I'm suggesting it's mindset rather than skills that is different between hemispheres. Maybe my perception is skewed because I've never dived a cattle boat locally, but in general, I think Westerners think of diving as something like driving. There are rules, but we are ultimately in control. They think of it as something like a zip-line tour or a guided whitewater raft trip, where they are participants but not in charge of anything. I've seen plenty of divers in the Caribbean with less than stellar skills, but never seen anything like the scene that is common in Thailand where the boat crew gears up the diver and leads them to the water, once in the divers follow the DM like baby ducks through the dive, then once they are on a line trailing from the boat, the DMs pull off fins, the boat crew hauls them onto the boat and to a seat and strips off the gear.

Could be I'm just bitter because my last liveaboard to the Similans never got to Richelieu Rocks as planned because the crew felt most of the divers couldn't handle what most of us would consider a fairly light swell. :)
 
While I don’t agree with the OP/would not make that decision for myself given the circumstances , whatever happened to being able to call off a dive for any reason?
That's life with an insta-buddy.

No one was holding the OP down. Let's give him the benefit of the doubt and say that he was recognizing signs of incipient panic so there was good reason for ascending. Once he communicated his desire to ascend to his buddy and DM and they ignored him, then he should have ended the dive on his own. Or at least ascended to a depth where gas consumption and anxiety was less of an issue and he could still keep an eye on the group. But to do that, you have to first realize that you can do that. Which the OP apparently didn't.
 
I'm suggesting it's mindset rather than skills that is different between hemispheres. Maybe my perception is skewed because I've never dived a cattle boat locally, but in general, I think Westerners think of diving as something like driving. There are rules, but we are ultimately in control. They think of it as something like a zip-line tour or a guided whitewater raft trip, where they are participants but not in charge of anything. I've seen plenty of divers in the Caribbean with less than stellar skills, but never seen anything like the scene that is common in Thailand where the boat crew gears up the diver and leads them to the water, once in the divers follow the DM like baby ducks through the dive, then once they are on a line trailing from the boat, the DMs pull off fins, the boat crew hauls them onto the boat and to a seat and strips off the gear.

Could be I'm just bitter because my last liveaboard to the Similans never got to Richelieu Rocks as planned because the crew felt most of the divers couldn't handle what most of us would consider a fairly light swell. :)
That sounds like super valet service.
 
There's been a lot of discussion here about raising standards for OW certification

The standards are in place, however there is no mechanism in place to insure the instructor follows those standards. Only if someone dies, is injured, or complains, after the fact something might get done.

This gives the latitude for very poor instruction as long as no one complains.

But I wonder if it might also make sense to promote the lesser certification (PADI calls it "scuba diver"; not sure about other agencies) more for casual vacation divers.
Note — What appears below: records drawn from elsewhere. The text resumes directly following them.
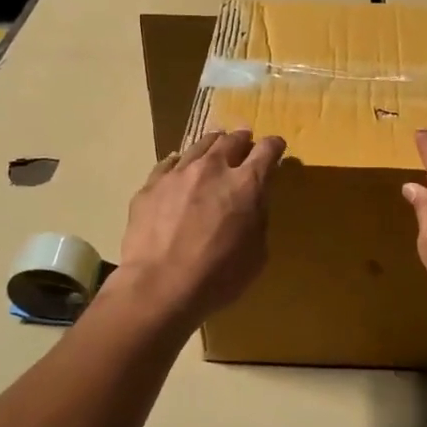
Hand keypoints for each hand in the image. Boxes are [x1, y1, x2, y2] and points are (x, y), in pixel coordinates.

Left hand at [117, 128, 285, 321]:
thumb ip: (257, 220)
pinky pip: (169, 164)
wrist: (159, 287)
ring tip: (214, 149)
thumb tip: (253, 204)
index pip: (267, 150)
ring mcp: (178, 173)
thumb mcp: (256, 254)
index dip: (274, 146)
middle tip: (244, 143)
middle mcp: (213, 168)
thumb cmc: (217, 277)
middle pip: (232, 140)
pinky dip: (180, 164)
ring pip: (200, 145)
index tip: (275, 147)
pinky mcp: (151, 185)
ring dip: (212, 146)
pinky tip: (179, 170)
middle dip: (242, 139)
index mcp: (247, 184)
It makes sense, however the diver is limited to 40’ and under the direct supervision of a DM, so it would have limited appeal and increase the cost. Basically it is a diver certified to do DSD.
 
They think of it as something like a zip-line tour or a guided whitewater raft trip, where they are participants but not in charge of anything. I've seen plenty of divers in the Caribbean with less than stellar skills, but never seen anything like the scene that is common in Thailand where the boat crew gears up the diver and leads them to the water, once in the divers follow the DM like baby ducks through the dive, then once they are on a line trailing from the boat, the DMs pull off fins, the boat crew hauls them onto the boat and to a seat and strips off the gear.
That sounds like most of the diving I’ve done in Florida.